フリーランスにとってのタイムトラッキング
その後、会社を辞めてフリーになりました。フリーランスの場合、自分の都合で自由に働ける分自己管理が必要で、その中でも時間管理は重要です。自由な分時間にルーズになりがちですし、机に向かっている時間は長くても実質的に作業をしている時間はそうでもないということも起こりがちです。その意味で、何の業務にどれだけの時間を使っているのかを計測し自分の働き方を客観的に見ることはとても意味のあることです。
Quality-Work
さて、客観的な作業記録を取るとなれば、「ツールが勝手に記録してくれるタイプ」のタイムトラッキングツールが必要になります。このタイプのものはあまり種類がなく、手軽に使えるフリーのものはActivityWatchくらいです。というわけで、これを使ってみると、結構色々なことがわかる非常に良くできたツールですぐに気に入りました。ただ、しばらく使っていくうちに色々と短所にも気づくようになって来ました。
- 日本語の取り扱いに少し問題がある(スェーデンの方が開発されているので、当然そうなるんですが、、)
- 作業の分類の仕方にあまりバリエーションがない
- ユーザインタフェースが今ひとつで、わかりにくい所が多い(特に作業の分類の設定の仕方が一般の方にはわかりにくい)

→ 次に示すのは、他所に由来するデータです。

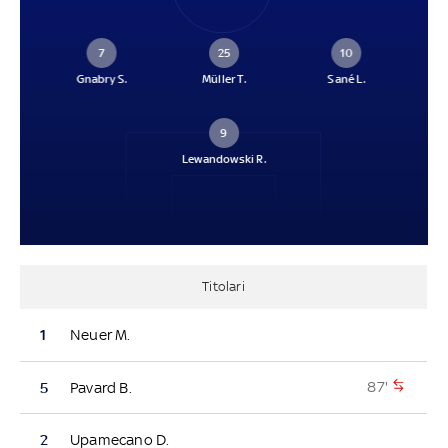
7
25
10
Gnabry S.
Müller T.
Sané L.
9
Lewandowski R.
Titolari
1
Neuer M.
87'
5
Pavard B.
2
Upamecano D.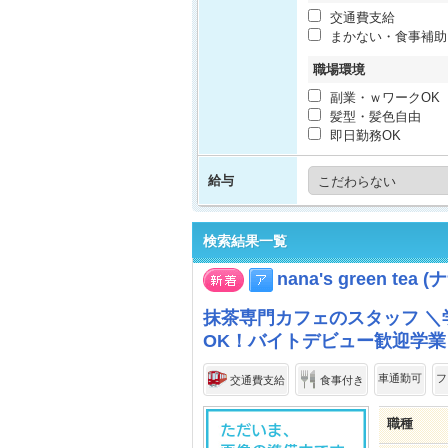
交通費支給
まかない・食事補助
職場環境
副業・ｗワークOK
髪型・髪色自由
即日勤務OK
給与
検索結果一覧
nana's green t
抹茶専門カフェのスタッフ ＼
OK！バイトデビュー歓迎学業
車通勤可
フ
交通費支給
食事付き
職種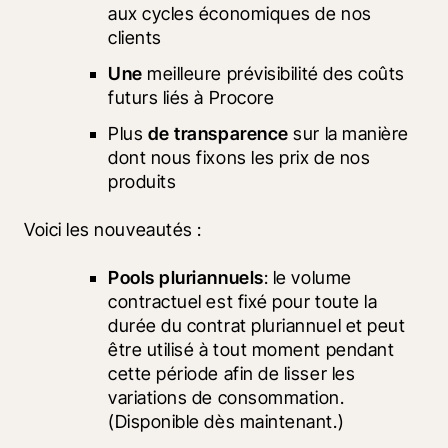
aux cycles économiques de nos 
clients
Une
 meilleure prévisibilité des coûts 
futurs liés à Procore
Plus 
de transparence
 sur la manière 
dont nous fixons les prix de nos 
produits
Voici les nouveautés :
Pools pluriannuels
: le volume 
contractuel est fixé pour toute la 
durée du contrat pluriannuel et peut 
être utilisé à tout moment pendant 
cette période afin de lisser les 
variations de consommation. 
(Disponible dès maintenant.)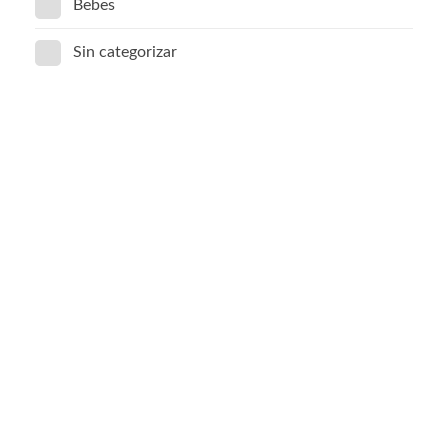
Bebes
Sin categorizar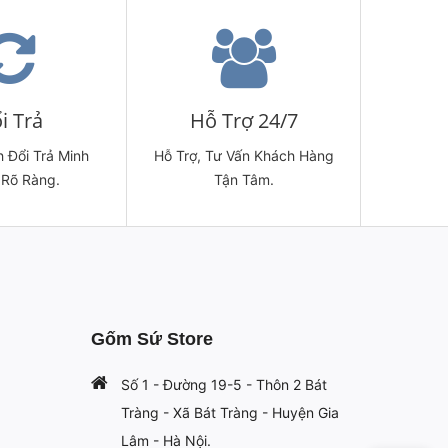
i Trả
Hỗ Trợ 24/7
 Đổi Trả Minh
Hỗ Trợ, Tư Vấn Khách Hàng
 Rõ Ràng.
Tận Tâm.
Gốm Sứ Store
Số 1 - Đường 19-5 - Thôn 2 Bát
Tràng - Xã Bát Tràng - Huyện Gia
Lâm - Hà Nội.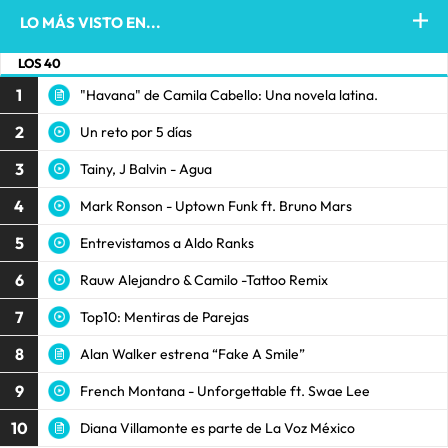
LO MÁS VISTO EN...
LOS 40
1
"Havana" de Camila Cabello: Una novela latina.
2
Un reto por 5 días
3
Tainy, J Balvin - Agua
4
Mark Ronson - Uptown Funk ft. Bruno Mars
5
Entrevistamos a Aldo Ranks
6
Rauw Alejandro & Camilo -Tattoo Remix
7
Top10: Mentiras de Parejas
8
Alan Walker estrena “Fake A Smile”
9
French Montana - Unforgettable ft. Swae Lee
10
Diana Villamonte es parte de La Voz México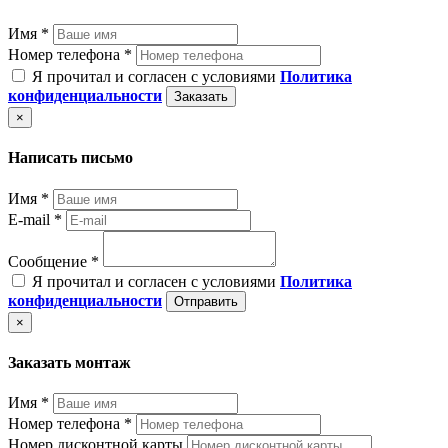
Имя *
Номер телефона *
Я прочитал и согласен с условиями
Политика
конфиденциальности
Заказать
×
Написать письмо
Имя *
E-mail *
Сообщение *
Я прочитал и согласен с условиями
Политика
конфиденциальности
Отправить
×
Заказать монтаж
Имя *
Номер телефона *
Номер дисконтной карты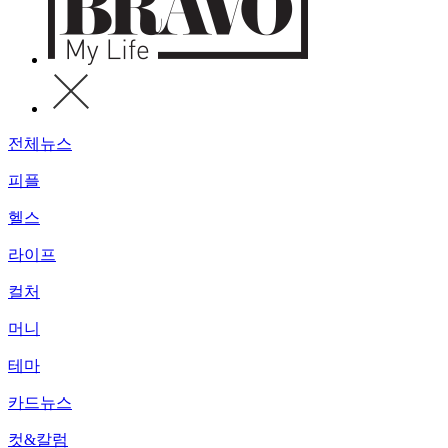
전체뉴스
피플
헬스
라이프
컬처
머니
테마
카드뉴스
컷&칼럼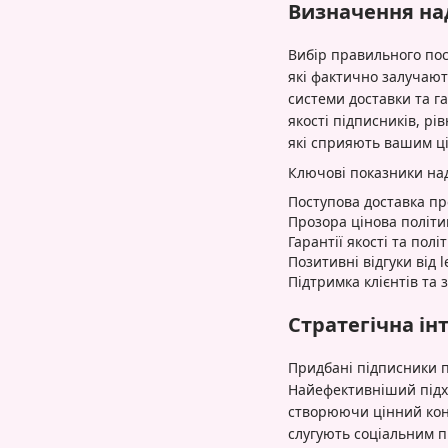
Визначення на
Вибір правильного пос
які фактично залучают
системи доставки та га
якості підписників, рі
які сприяють вашим ці
Ключові показники на
Поступова доставка про
Прозора цінова політи
Гарантії якості та пол
Позитивні відгуки від l
Підтримка клієнтів та 
Стратегічна ін
Придбані підписники п
Найефективніший підхі
створюючи цінний кон
слугують соціальним п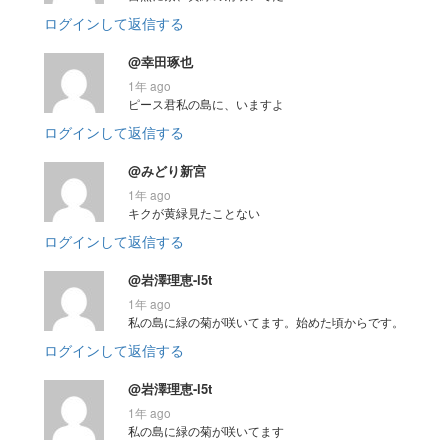
ログインして返信する
@幸田琢也
1年 ago
ピース君私の島に、いますよ
ログインして返信する
@みどり新宮
1年 ago
キクが黄緑見たことない
ログインして返信する
@岩澤理恵-l5t
1年 ago
私の島に緑の菊が咲いてます。始めた頃からです。
ログインして返信する
@岩澤理恵-l5t
1年 ago
私の島に緑の菊が咲いてます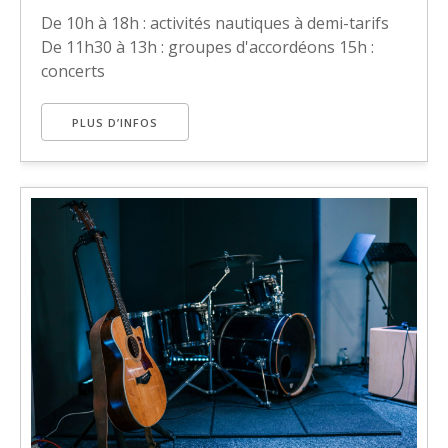
De 10h à 18h : activités nautiques à demi-tarifs
De 11h30 à 13h : groupes d'accordéons 15h :
concerts
PLUS D’INFOS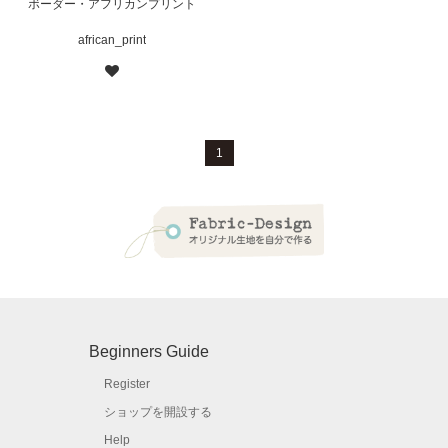
ボーダー・アフリカンプリント
african_print
1
Beginners Guide
Register
ショップを開設する
Help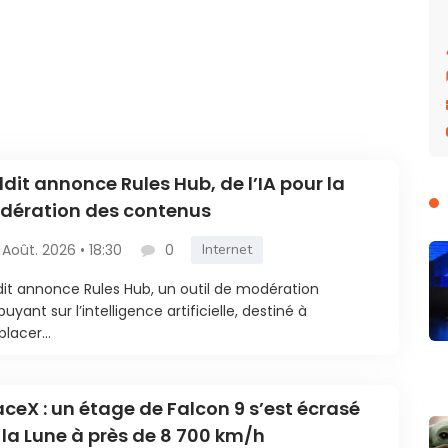
dit annonce Rules Hub, de l’IA pour la
dération des contenus
 Août. 2026 • 18:30
0
Internet
it annonce Rules Hub, un outil de modération
puyant sur l’intelligence artificielle, destiné à
lacer...
ceX : un étage de Falcon 9 s’est écrasé
 la Lune à près de 8 700 km/h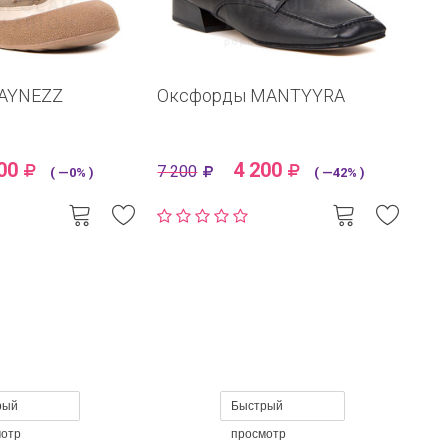
AYNEZZ
Оксфорды MANTYYRA
00
4 200
7 200
( —0% )
( —42% )
рый
Быстрый
мотр
просмотр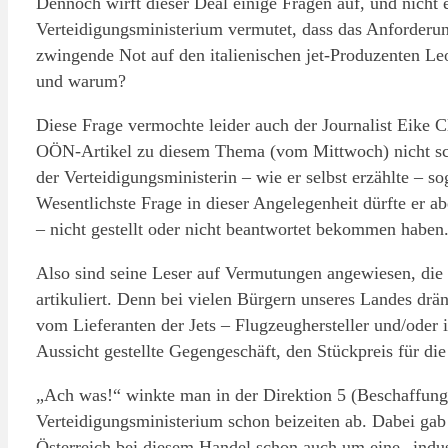
Dennoch wirft dieser Deal einige Fragen auf, und nicht e
Verteidigungsministerium vermutet, dass das Anforderun
zwingende Not auf den italienischen jet-Produzenten L
und warum?
Diese Frage vermochte leider auch der Journalist Eike
OÖN-Artikel zu diesem Thema (vom Mittwoch) nicht sch
der Verteidigungsministerin – wie er selbst erzählte – 
Wesentlichste Frage in dieser Angelegenheit dürfte er
– nicht gestellt oder nicht beantwortet bekommen haben
Also sind seine Leser auf Vermutungen angewiesen, die 
artikuliert. Denn bei vielen Bürgern unseres Landes drän
vom Lieferanten der Jets – Flugzeughersteller und/oder i
Aussicht gestellte Gegengeschäft, den Stückpreis für die
„Ach was!“ winkte man in der Direktion 5 (Beschaffu
Verteidigungsministerium schon beizeiten ab. Dabei gab
Österreich bei diesem Handel schon auch um eine „indu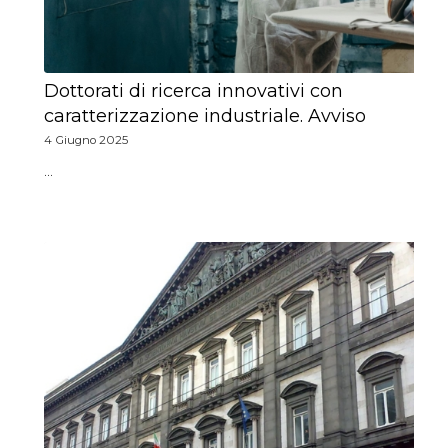
Dottorati di ricerca innovativi con
caratterizzazione industriale. Avviso
4 Giugno 2025
…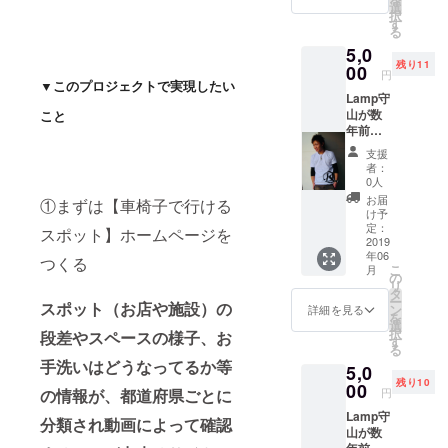
ポット
選
択
へ、ア
す
る
ポイン
5,0
トメン
残り11
トをと
00
円
りま
▼このプロジェクトで実現したい
Lamp守
す。 撮
山が数
こと
影した
年前に
動画は
作っ
ホーム
支援
た“Day
ページ
者：
s Tシャ
にて掲
0人
ツ” 表裏
載可能
お届
①まずは【車椅子で行ける
にプリ
です。
け予
ントあ
プロ
定：
スポット】ホームページを
り。現
2019
ジェク
年06
在どこ
ト終了
つくる
こ
月
にも流
後、8桁
の
リ
通して
の数字
タ
ー
おりま
スポット（お店や施設）の
を10通
ン
詳細を見る
を
せん。
り記載
選
択
段差やスペースの様子、お
【サイ
した
す
る
ズ】着
メッ
手洗いはどうなってるか等
5,0
丈67cm
セージ
残り10
肩幅
00
をメー
円
の情報が、都道府県ごとに
42cm
ルにて
Lamp守
身幅
お送り
分類され動画によって確認
山が数
50cm
致しま
年前に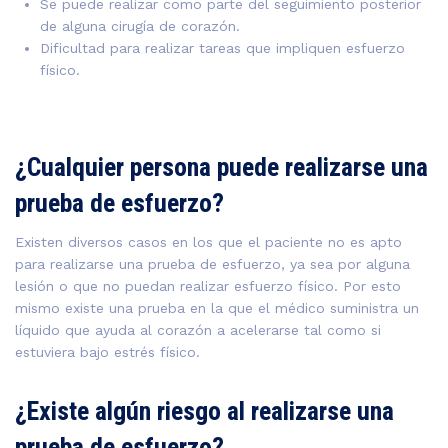
Se puede realizar como parte del seguimiento posterior
de alguna cirugía de corazón.
Dificultad para realizar tareas que impliquen esfuerzo
físico.
¿Cualquier persona puede realizarse una
prueba de esfuerzo?
Existen diversos casos en los que el paciente no es apto
para realizarse una prueba de esfuerzo, ya sea por alguna
lesión o que no puedan realizar esfuerzo físico. Por esto
mismo existe una prueba en la que el médico suministra un
líquido que ayuda al corazón a acelerarse tal como si
estuviera bajo estrés físico.
¿Existe algún riesgo al realizarse una
prueba de esfuerzo?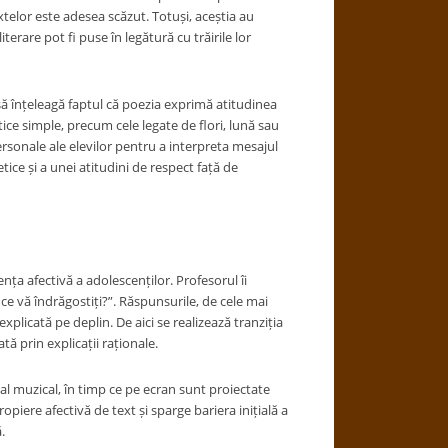
extelor este adesea scăzut. Totuși, aceștia au
erare pot fi puse în legătură cu trăirile lor
să înțeleagă faptul că poezia exprimă atitudinea
ice simple, precum cele legate de flori, lună sau
ersonale ale elevilor pentru a interpreta mesajul
etice și a unei atitudini de respect față de
ța afectivă a adolescenților. Profesorul îi
e vă îndrăgostiți?”. Răspunsurile, de cele mai
plicată pe deplin. De aici se realizează tranziția
ă prin explicații raționale.
dal muzical, în timp ce pe ecran sunt proiectate
piere afectivă de text și sparge bariera inițială a
.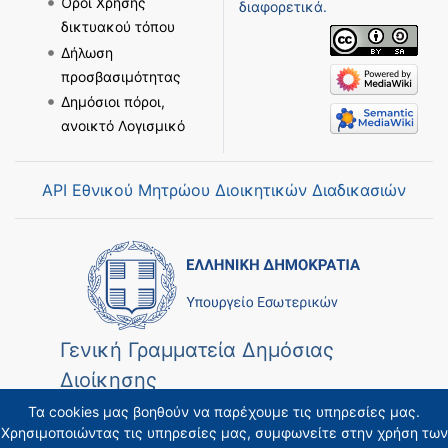
Όροι Χρήσης
διαφορετικά.
δικτυακού τόπου
Δήλωση
προσβασιμότητας
Δημόσιοι πόροι,
ανοικτό Λογισμικό
API Εθνικού Μητρώου Διοικητικών Διαδικασιών
Γενική Γραμματεία Δημόσιας
Διοίκησης
Τα cookies μας βοηθούν να παρέχουμε τις υπηρεσίες μας.
Χρησιμοποιώντας τις υπηρεσίες μας, συμφωνείτε στην χρήση των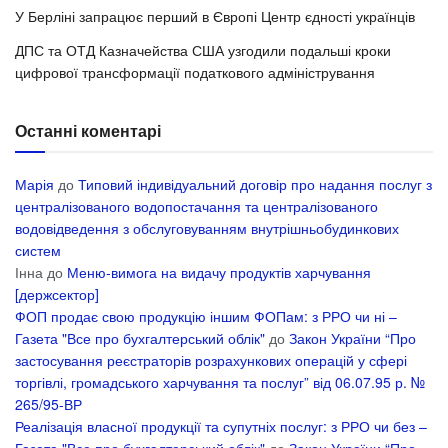
У Берліні запрацює перший в Європі Центр єдності українців
ДПС та ОТД Казначейства США узгодили подальші кроки
цифрової трансформації податкового адміністрування
Останні коментарі
Марія
до
Типовий індивідуальний договір про надання послуг з
централізованого водопостачання та централізованого
водовідведення з обслуговуванням внутрішньобудинкових
систем
Інна
до
Меню-вимога на видачу продуктів харчування
[держсектор]
ФОП продає свою продукцію іншим ФОПам: з РРО чи ні –
Газета "Все про бухгалтерський облік"
до
Закон України “Про
застосування реєстраторів розрахункових операцій у сфері
торгівлі, громадського харчування та послуг” від 06.07.95 р. №
265/95-ВР
Реалізація власної продукції та супутніх послуг: з РРО чи без –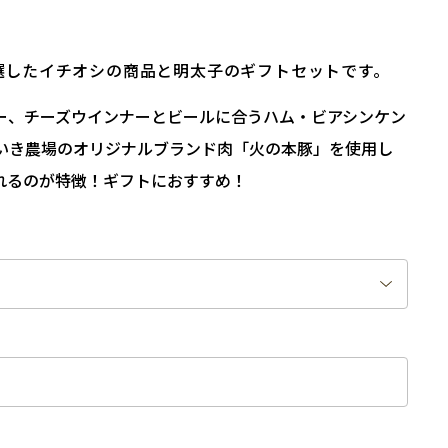
選したイチオシの商品と明太子のギフトセットです。
ー、チーズウインナーとビールに合うハム・ビアシンケン
いき農場のオリジナルブランド肉「火の本豚」を使用し
れるのが特徴！ギフトにおすすめ！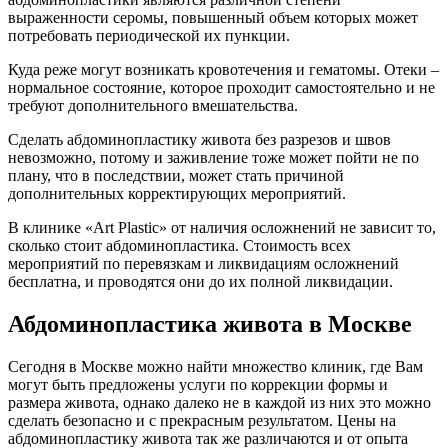
выраженности серомы, повышенный объем которых может
потребовать периодической их пункции.
Куда реже могут возникать кровотечения и гематомы. Отеки –
нормальное состояние, которое проходит самостоятельно и не
требуют дополнительного вмешательства.
Сделать абдоминопластику живота без разрезов и швов
невозможно, потому и заживление тоже может пойти не по
плану, что в последствии, может стать причиной
дополнительных корректирующих мероприятий.
В клинике «Art Plastic» от наличия осложнений не зависит то,
сколько стоит абдоминопластика. Стоимость всех
мероприятий по перевязкам и ликвидациям осложнений
бесплатна, и проводятся они до их полной ликвидации.
Абдоминопластика живота в Москве
Сегодня в Москве можно найти множество клиник, где Вам
могут быть предложены услуги по коррекции формы и
размера живота, однако далеко не в каждой из них это можно
сделать безопасно и с прекрасным результатом. Цены на
абдоминопластику живота так же различаются и от опыта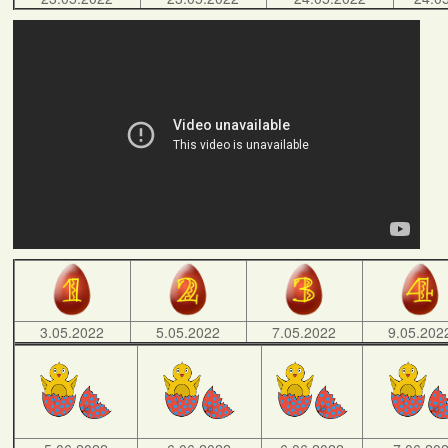
3.05.2022
5.05.2022
7.05.2022
9.05.202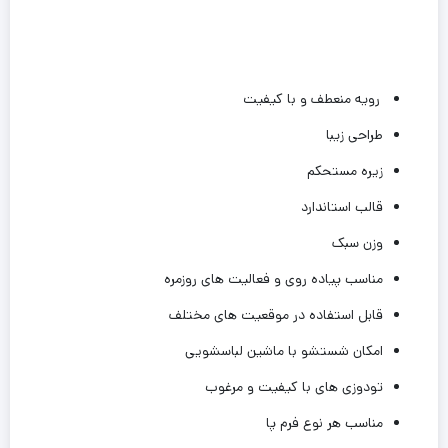
رویه منعطف و با کیفیت
طراحی زیبا
زیره مستحکم
قالب استاندارد
وزن سبک
مناسب پیاده روی و فعالیت های روزمره
قابل استفاده در موقعیت های مختلف
امکان شستشو با ماشین لباسشویی
تودوزی های با کیفیت و مرغوب
مناسب هر نوع فرم‌ پا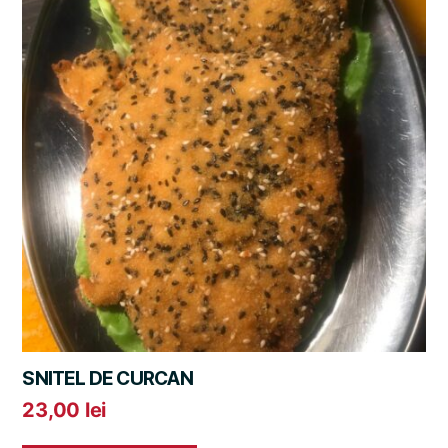
SNITEL DE CURCAN
23,00
lei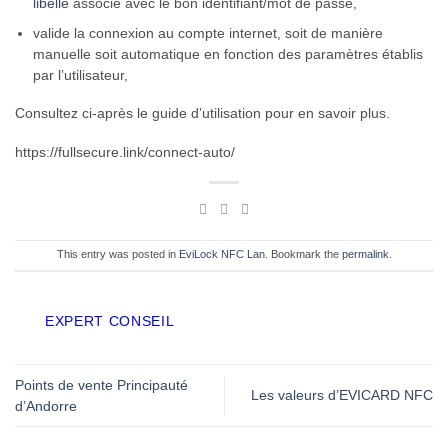
libellé
associé avec le bon identifiant/mot de passe,
valide la connexion au compte internet, soit de manière
manuelle soit automatique en fonction des paramètres établis
par l’utilisateur,
Consultez ci-après le guide d’utilisation pour en savoir plus.
https://fullsecure.link/connect-auto/
This entry was posted in
EviLock NFC Lan
. Bookmark the
permalink
.
EXPERT CONSEIL
Points de vente Principauté
Les valeurs d’EVICARD NFC
d’Andorre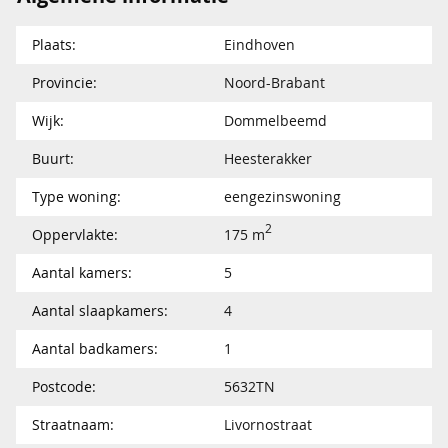
Plaats:
Eindhoven
Provincie:
Noord-Brabant
Wijk:
Dommelbeemd
Buurt:
Heesterakker
Type woning:
eengezinswoning
2
Oppervlakte:
175 m
Aantal kamers:
5
Aantal slaapkamers:
4
Aantal badkamers:
1
Postcode:
5632TN
Straatnaam:
Livornostraat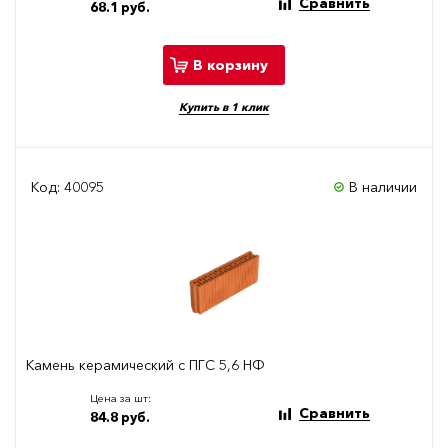
Сравнить
68.1 руб.
В корзину
Купить в 1 клик
Код: 40095
В наличии
Камень керамический с ПГС 5,6 НФ
Цена за шт:
Сравнить
84.8 руб.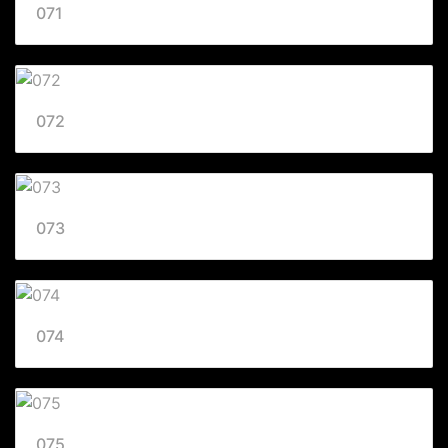
071
072
073
074
075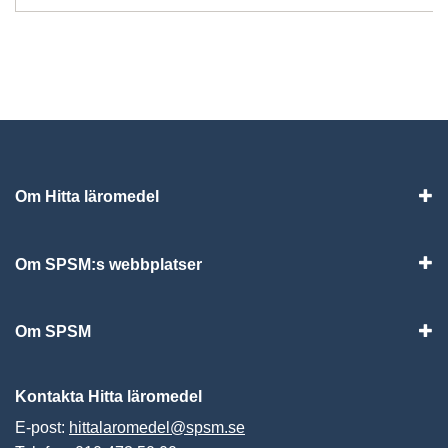
Om Hitta läromedel
Visa
Om SPSM:s webbplatser
Vis
Om SPSM
Vis
Kontakta Hitta läromedel
E-post:
hittalaromedel@spsm.se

- 個人向けを対象としたもので、企業などでそのまま導入するのは難しい
ActivityWatchは元々OSSなので、最初はこれに手を入れて改良版を作ろうとしていたのですが、色々やっているうちに最初から作った方が早いように思えて来ました。ということで新たなタイムトラッキングツールを作り始め、この度とりあえず使えそうなものになりました。(作り始める時にはもっと簡単にできると思っていたのですが、やってみるとかなり時間がかかってしまいました。)
できれば、多くの方に使っていただきフィードバックをもらえるとありがたいです。まだまだ、機能的に足りないところや、使いづらいところも多々ありますが、今後も機能追加や改善を続けて行こうと思います。